## Aim of the exercise
Every record below should be transcribed exactly. Omit the images.
■ ■ ■
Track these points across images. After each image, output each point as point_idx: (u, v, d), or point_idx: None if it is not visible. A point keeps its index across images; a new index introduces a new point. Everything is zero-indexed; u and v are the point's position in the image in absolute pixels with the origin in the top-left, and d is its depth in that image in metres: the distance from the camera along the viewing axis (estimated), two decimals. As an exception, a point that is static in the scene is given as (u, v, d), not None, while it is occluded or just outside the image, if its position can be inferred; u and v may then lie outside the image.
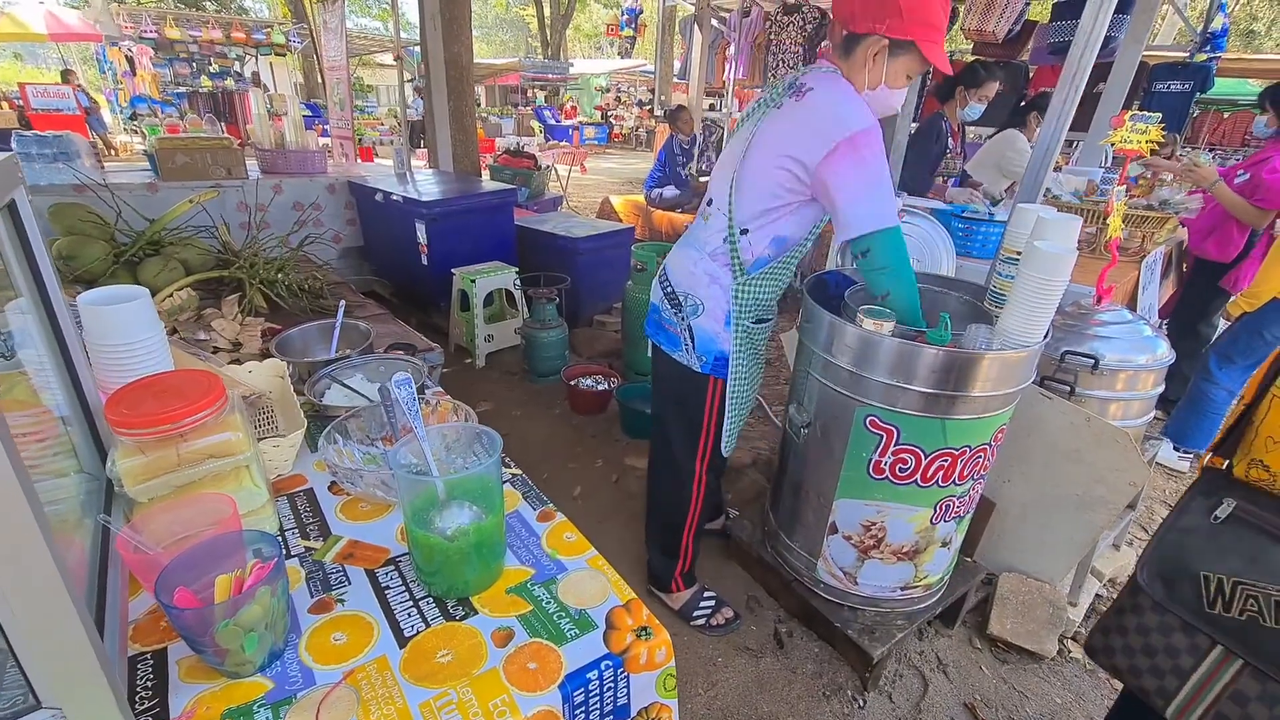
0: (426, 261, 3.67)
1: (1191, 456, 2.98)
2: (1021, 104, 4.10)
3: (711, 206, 1.57)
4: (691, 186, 5.69)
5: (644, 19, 9.63)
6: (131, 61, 10.31)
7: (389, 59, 13.70)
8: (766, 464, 2.67)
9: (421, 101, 9.26)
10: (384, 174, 4.46)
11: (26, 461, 0.50)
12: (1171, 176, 3.14)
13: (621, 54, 10.70)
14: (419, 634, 0.83)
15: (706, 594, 1.95)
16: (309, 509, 1.07)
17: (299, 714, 0.71)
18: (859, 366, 1.46)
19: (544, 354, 3.33)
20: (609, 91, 20.70)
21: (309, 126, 4.65)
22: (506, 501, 1.09)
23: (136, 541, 0.76)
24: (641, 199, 5.80)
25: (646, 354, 3.13)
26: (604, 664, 0.82)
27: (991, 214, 2.60)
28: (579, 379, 3.16)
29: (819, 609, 1.77)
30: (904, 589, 1.70)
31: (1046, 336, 1.46)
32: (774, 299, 1.60)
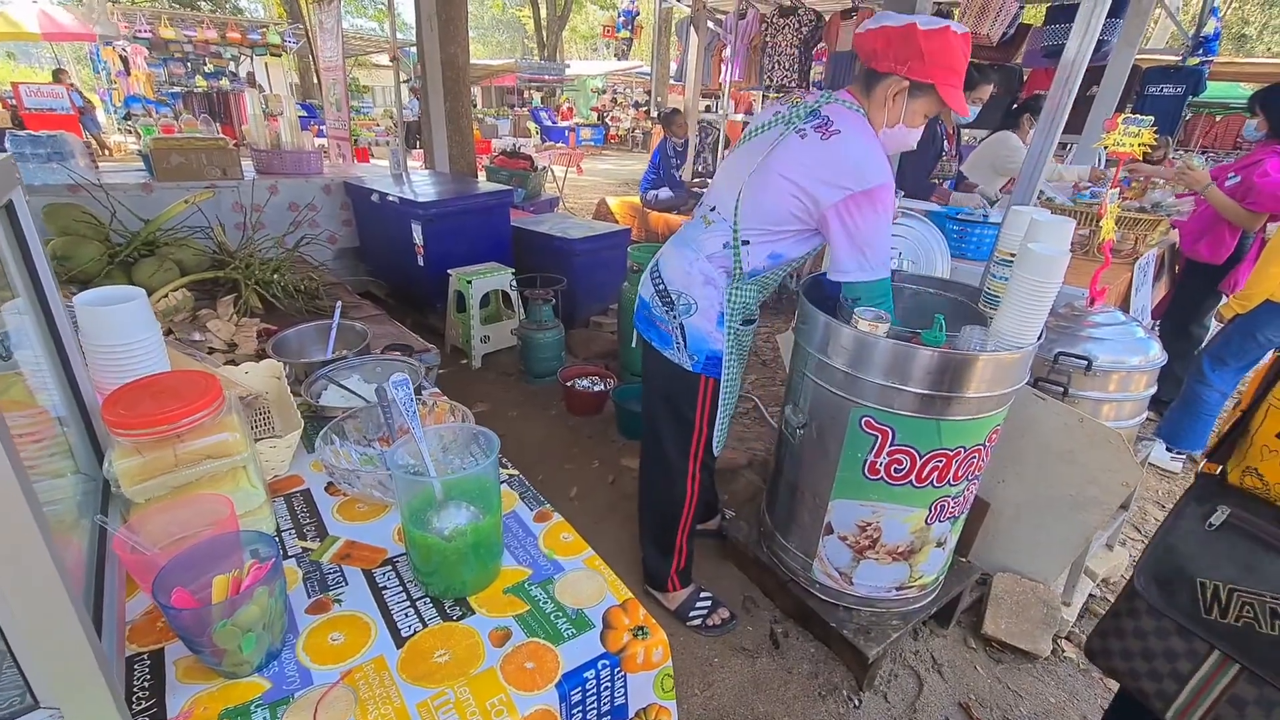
0: (422, 262, 3.67)
1: (1184, 458, 3.00)
2: (1014, 106, 4.12)
3: (715, 213, 1.58)
4: (686, 187, 5.70)
5: (640, 21, 9.65)
6: (126, 61, 10.28)
7: (385, 59, 13.68)
8: (762, 465, 2.68)
9: (417, 102, 9.26)
10: (380, 175, 4.45)
11: (23, 462, 0.50)
12: (1162, 181, 3.17)
13: (618, 55, 10.71)
14: (416, 634, 0.83)
15: (703, 594, 1.95)
16: (306, 510, 1.07)
17: (296, 714, 0.72)
18: (854, 368, 1.47)
19: (540, 355, 3.33)
20: (605, 93, 20.73)
21: (304, 127, 4.64)
22: (504, 502, 1.09)
23: (134, 542, 0.76)
24: (638, 200, 5.80)
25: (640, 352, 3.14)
26: (601, 663, 0.82)
27: (986, 216, 2.61)
28: (575, 380, 3.17)
29: (815, 609, 1.78)
30: (899, 589, 1.71)
31: (1040, 338, 1.47)
32: (759, 302, 1.65)
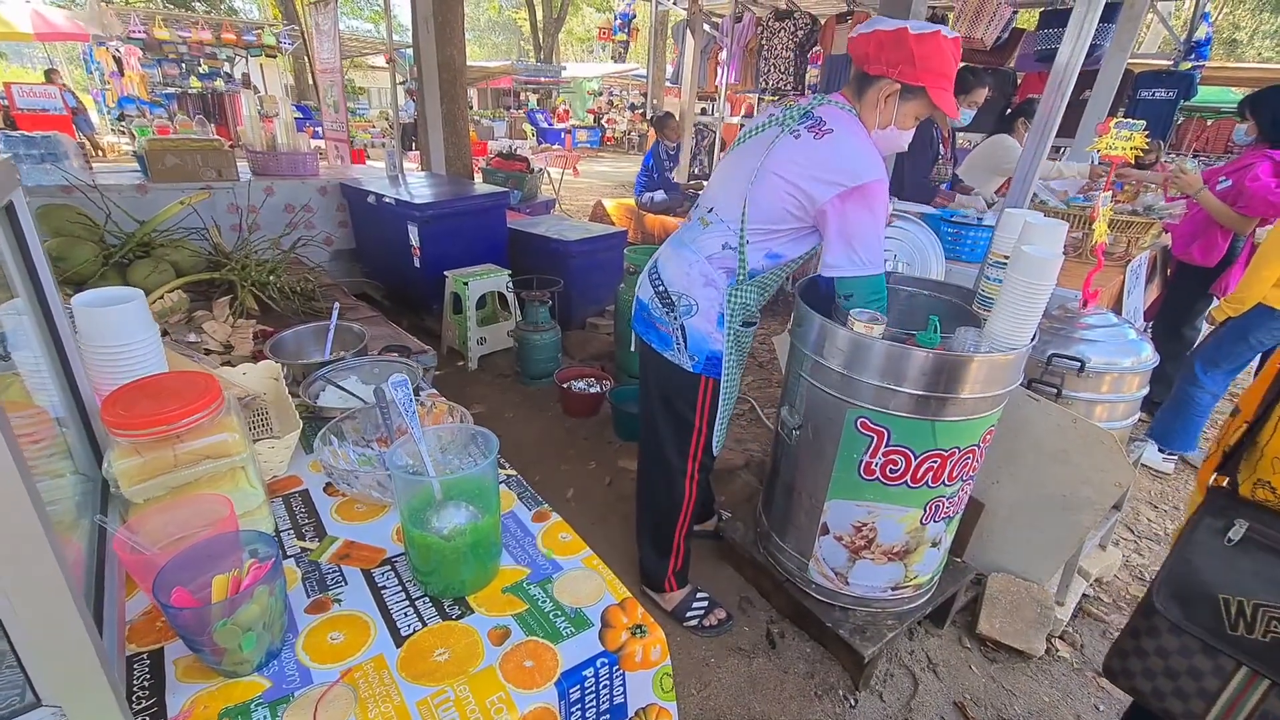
0: (419, 264, 3.66)
1: (1176, 458, 3.02)
2: (1008, 110, 4.15)
3: (712, 214, 1.59)
4: (680, 189, 5.73)
5: (637, 24, 9.66)
6: (119, 62, 10.23)
7: (380, 61, 13.66)
8: (759, 466, 2.69)
9: (413, 104, 9.25)
10: (376, 176, 4.44)
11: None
12: (1154, 185, 3.20)
13: (614, 58, 10.72)
14: (416, 633, 0.84)
15: (699, 595, 1.96)
16: (304, 510, 1.07)
17: (297, 712, 0.72)
18: (850, 369, 1.48)
19: (537, 356, 3.33)
20: (601, 95, 20.75)
21: (299, 128, 4.63)
22: (502, 502, 1.09)
23: (133, 542, 0.76)
24: (634, 202, 5.82)
25: (637, 354, 3.15)
26: (600, 662, 0.83)
27: (980, 219, 2.63)
28: (572, 381, 3.17)
29: (811, 609, 1.79)
30: (894, 589, 1.72)
31: (1033, 339, 1.49)
32: (759, 304, 1.64)
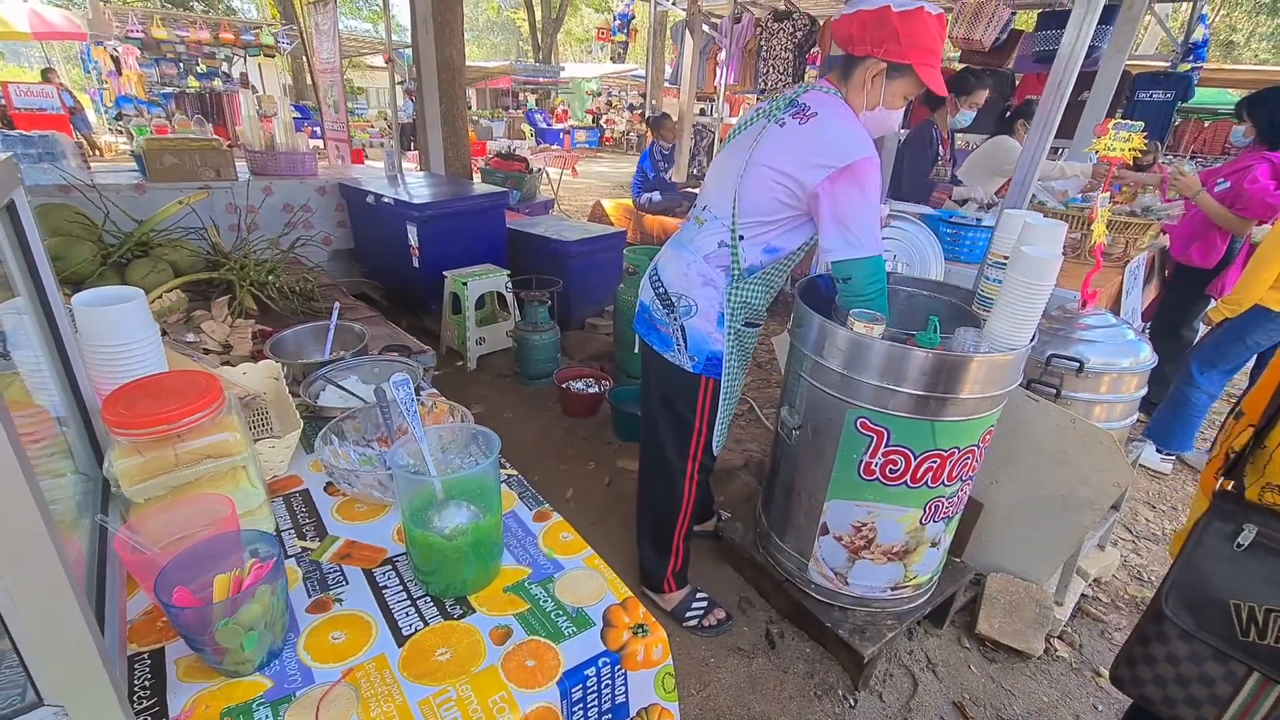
0: (418, 264, 3.66)
1: (1174, 459, 3.03)
2: (1007, 112, 4.16)
3: (707, 212, 1.58)
4: (677, 189, 5.74)
5: (635, 24, 9.66)
6: (117, 61, 10.21)
7: (379, 60, 13.64)
8: (758, 466, 2.69)
9: (412, 104, 9.24)
10: (375, 176, 4.44)
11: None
12: (1151, 187, 3.21)
13: (613, 58, 10.72)
14: (417, 632, 0.84)
15: (699, 595, 1.96)
16: (305, 509, 1.07)
17: (299, 712, 0.72)
18: (849, 369, 1.48)
19: (536, 357, 3.33)
20: (600, 95, 20.76)
21: (298, 128, 4.63)
22: (503, 502, 1.09)
23: (134, 541, 0.76)
24: (632, 203, 5.82)
25: (638, 356, 3.15)
26: (601, 661, 0.83)
27: (979, 219, 2.64)
28: (571, 382, 3.17)
29: (810, 609, 1.79)
30: (894, 589, 1.72)
31: (1033, 340, 1.49)
32: (764, 303, 1.62)
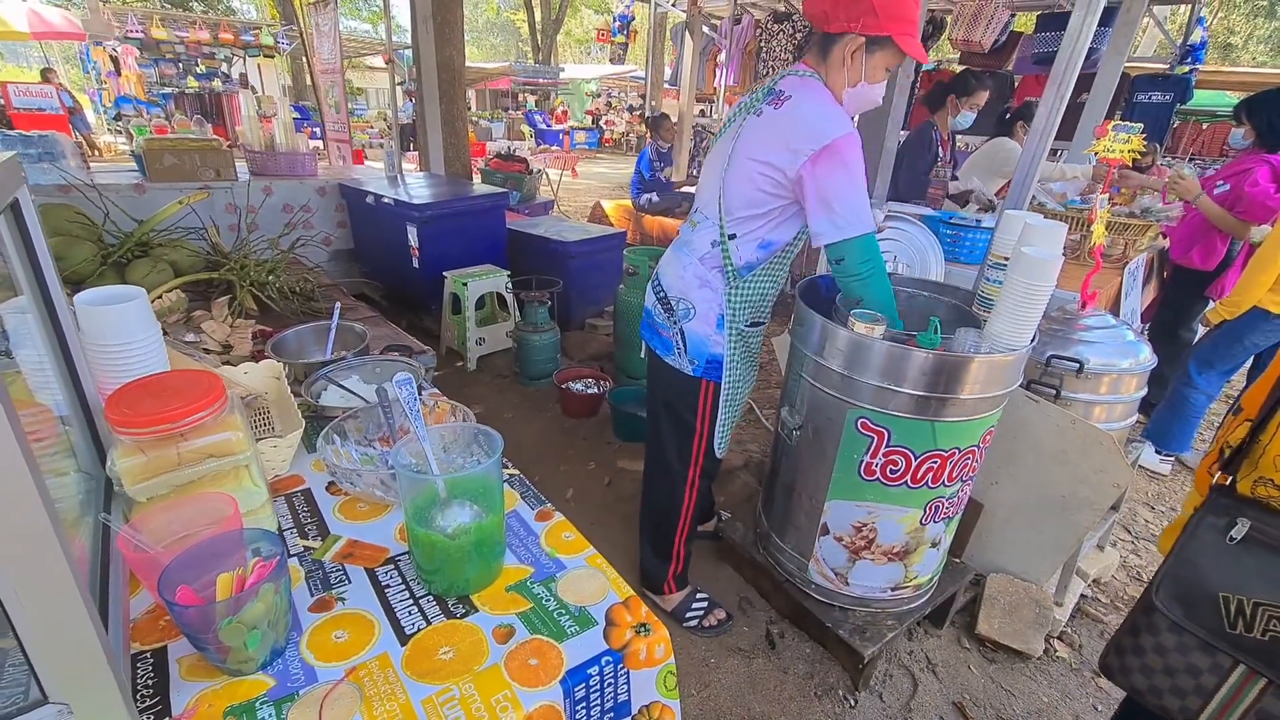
0: (418, 264, 3.66)
1: (1172, 460, 3.04)
2: (1007, 113, 4.17)
3: (699, 214, 1.59)
4: (671, 187, 5.76)
5: (635, 25, 9.67)
6: (116, 61, 10.21)
7: (378, 61, 13.65)
8: (758, 467, 2.69)
9: (412, 104, 9.24)
10: (375, 176, 4.44)
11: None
12: (1152, 191, 3.22)
13: (613, 60, 10.72)
14: (420, 631, 0.84)
15: (699, 596, 1.96)
16: (307, 509, 1.07)
17: (302, 710, 0.72)
18: (850, 369, 1.48)
19: (536, 357, 3.33)
20: (600, 96, 20.77)
21: (297, 129, 4.64)
22: (505, 501, 1.09)
23: (137, 540, 0.76)
24: (631, 204, 5.83)
25: (638, 357, 3.14)
26: (604, 660, 0.83)
27: (979, 220, 2.64)
28: (570, 382, 3.17)
29: (810, 610, 1.79)
30: (894, 589, 1.72)
31: (1033, 340, 1.49)
32: (768, 301, 1.62)
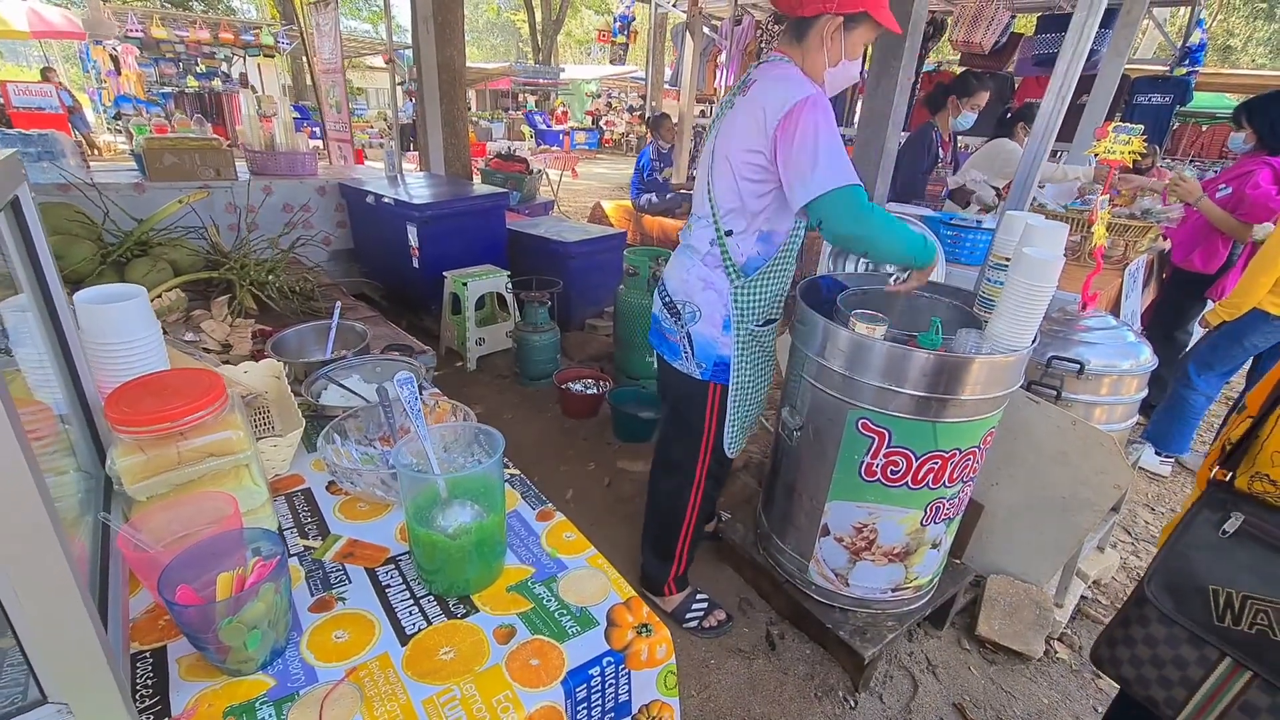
0: (417, 264, 3.66)
1: (1172, 461, 3.04)
2: (1007, 114, 4.18)
3: (695, 214, 1.60)
4: (669, 187, 5.76)
5: (636, 26, 9.67)
6: (116, 60, 10.20)
7: (378, 61, 13.66)
8: (759, 467, 2.69)
9: (412, 104, 9.24)
10: (375, 176, 4.44)
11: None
12: (1152, 193, 3.22)
13: (613, 60, 10.73)
14: (421, 631, 0.83)
15: (699, 596, 1.95)
16: (307, 508, 1.07)
17: (302, 711, 0.71)
18: (851, 370, 1.48)
19: (536, 357, 3.33)
20: (600, 97, 20.77)
21: (297, 129, 4.63)
22: (506, 501, 1.09)
23: (136, 539, 0.75)
24: (631, 204, 5.83)
25: (640, 358, 3.15)
26: (606, 660, 0.82)
27: (979, 221, 2.64)
28: (570, 382, 3.17)
29: (811, 610, 1.79)
30: (894, 590, 1.72)
31: (1034, 341, 1.49)
32: (779, 297, 1.60)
■ ■ ■
## Task answer
Track these points across images. After each image, output each point as point_idx: (u, v, d), or point_idx: None if it is not visible. A point keeps its index across images; a new index introduces a new point. Everything is zero-indexed; u and v are the point's position in the image in absolute pixels with the origin in the top-left, and d is its depth in that image in metres: the distance from the camera along the viewing axis (estimated), two decimals. As an exception, a point that is static in the scene is given as (u, v, d), not None, while it is occluded or just outside the image, if its position can be inferred; u and v may then lie outside the image.
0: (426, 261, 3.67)
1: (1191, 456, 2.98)
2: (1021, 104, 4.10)
3: (711, 206, 1.57)
4: (691, 186, 5.69)
5: (644, 19, 9.63)
6: (131, 61, 10.31)
7: (389, 59, 13.70)
8: (766, 464, 2.67)
9: (421, 101, 9.26)
10: (384, 174, 4.46)
11: (26, 461, 0.50)
12: (1171, 176, 3.14)
13: (621, 54, 10.70)
14: (419, 634, 0.83)
15: (706, 594, 1.95)
16: (309, 509, 1.07)
17: (299, 714, 0.71)
18: (859, 366, 1.46)
19: (544, 354, 3.33)
20: (609, 91, 20.70)
21: (309, 126, 4.65)
22: (506, 501, 1.09)
23: (136, 541, 0.76)
24: (641, 199, 5.80)
25: (646, 354, 3.13)
26: (604, 664, 0.82)
27: (991, 214, 2.60)
28: (579, 379, 3.16)
29: (819, 609, 1.77)
30: (904, 589, 1.70)
31: (1046, 336, 1.46)
32: (774, 299, 1.60)
0: (422, 262, 3.67)
1: (1184, 458, 3.00)
2: (1014, 106, 4.12)
3: (715, 213, 1.58)
4: (686, 187, 5.70)
5: (640, 21, 9.65)
6: (126, 61, 10.28)
7: (385, 59, 13.68)
8: (762, 465, 2.68)
9: (417, 102, 9.26)
10: (380, 175, 4.45)
11: (23, 462, 0.50)
12: (1162, 181, 3.17)
13: (618, 55, 10.71)
14: (416, 634, 0.83)
15: (703, 594, 1.95)
16: (306, 510, 1.07)
17: (296, 714, 0.72)
18: (854, 368, 1.47)
19: (540, 355, 3.33)
20: (605, 93, 20.73)
21: (304, 127, 4.64)
22: (504, 502, 1.09)
23: (134, 542, 0.76)
24: (638, 200, 5.80)
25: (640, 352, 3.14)
26: (601, 663, 0.82)
27: (986, 216, 2.61)
28: (575, 380, 3.17)
29: (815, 609, 1.78)
30: (899, 589, 1.71)
31: (1040, 338, 1.47)
32: (759, 302, 1.65)
0: (419, 264, 3.66)
1: (1176, 458, 3.02)
2: (1008, 110, 4.15)
3: (712, 214, 1.59)
4: (680, 189, 5.73)
5: (637, 24, 9.66)
6: (119, 62, 10.23)
7: (380, 61, 13.66)
8: (759, 466, 2.69)
9: (413, 104, 9.25)
10: (376, 176, 4.44)
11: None
12: (1154, 185, 3.20)
13: (614, 58, 10.72)
14: (416, 633, 0.84)
15: (699, 595, 1.96)
16: (304, 510, 1.07)
17: (297, 712, 0.72)
18: (850, 369, 1.48)
19: (537, 356, 3.33)
20: (601, 95, 20.75)
21: (299, 128, 4.63)
22: (502, 502, 1.09)
23: (133, 542, 0.76)
24: (634, 202, 5.82)
25: (637, 354, 3.15)
26: (600, 662, 0.83)
27: (980, 219, 2.63)
28: (572, 381, 3.17)
29: (811, 609, 1.79)
30: (894, 589, 1.72)
31: (1033, 339, 1.49)
32: (759, 304, 1.64)
0: (418, 264, 3.66)
1: (1174, 459, 3.03)
2: (1007, 112, 4.16)
3: (707, 212, 1.58)
4: (677, 189, 5.74)
5: (635, 24, 9.66)
6: (117, 61, 10.21)
7: (379, 60, 13.64)
8: (758, 466, 2.69)
9: (412, 104, 9.24)
10: (375, 176, 4.44)
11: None
12: (1151, 187, 3.21)
13: (613, 58, 10.72)
14: (417, 632, 0.84)
15: (699, 595, 1.96)
16: (305, 509, 1.07)
17: (299, 712, 0.72)
18: (849, 369, 1.48)
19: (536, 357, 3.33)
20: (600, 95, 20.76)
21: (298, 128, 4.63)
22: (503, 502, 1.09)
23: (134, 541, 0.76)
24: (632, 203, 5.82)
25: (638, 356, 3.15)
26: (601, 661, 0.83)
27: (979, 219, 2.64)
28: (571, 382, 3.17)
29: (810, 609, 1.79)
30: (894, 589, 1.72)
31: (1033, 340, 1.49)
32: (764, 303, 1.62)
0: (418, 264, 3.66)
1: (1172, 460, 3.04)
2: (1007, 113, 4.17)
3: (699, 214, 1.59)
4: (671, 187, 5.76)
5: (635, 25, 9.67)
6: (116, 61, 10.21)
7: (378, 61, 13.65)
8: (758, 467, 2.69)
9: (412, 104, 9.24)
10: (375, 176, 4.44)
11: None
12: (1152, 191, 3.22)
13: (613, 60, 10.72)
14: (420, 631, 0.84)
15: (699, 596, 1.96)
16: (307, 509, 1.07)
17: (302, 710, 0.72)
18: (850, 369, 1.48)
19: (536, 357, 3.33)
20: (600, 96, 20.77)
21: (297, 129, 4.64)
22: (505, 501, 1.09)
23: (137, 540, 0.76)
24: (631, 204, 5.83)
25: (638, 357, 3.14)
26: (604, 660, 0.83)
27: (979, 220, 2.64)
28: (570, 382, 3.17)
29: (810, 610, 1.79)
30: (894, 589, 1.72)
31: (1033, 340, 1.49)
32: (768, 301, 1.62)
0: (417, 264, 3.66)
1: (1172, 461, 3.04)
2: (1007, 114, 4.18)
3: (695, 214, 1.60)
4: (669, 187, 5.76)
5: (636, 26, 9.67)
6: (116, 60, 10.20)
7: (378, 61, 13.66)
8: (759, 467, 2.69)
9: (412, 104, 9.24)
10: (375, 176, 4.44)
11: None
12: (1152, 193, 3.22)
13: (613, 60, 10.73)
14: (421, 631, 0.83)
15: (699, 596, 1.95)
16: (307, 508, 1.07)
17: (302, 711, 0.71)
18: (851, 370, 1.48)
19: (536, 357, 3.33)
20: (600, 97, 20.77)
21: (297, 129, 4.63)
22: (506, 501, 1.09)
23: (136, 539, 0.75)
24: (631, 204, 5.83)
25: (640, 358, 3.15)
26: (606, 660, 0.82)
27: (979, 221, 2.64)
28: (570, 382, 3.17)
29: (811, 610, 1.79)
30: (894, 590, 1.72)
31: (1034, 341, 1.49)
32: (779, 297, 1.60)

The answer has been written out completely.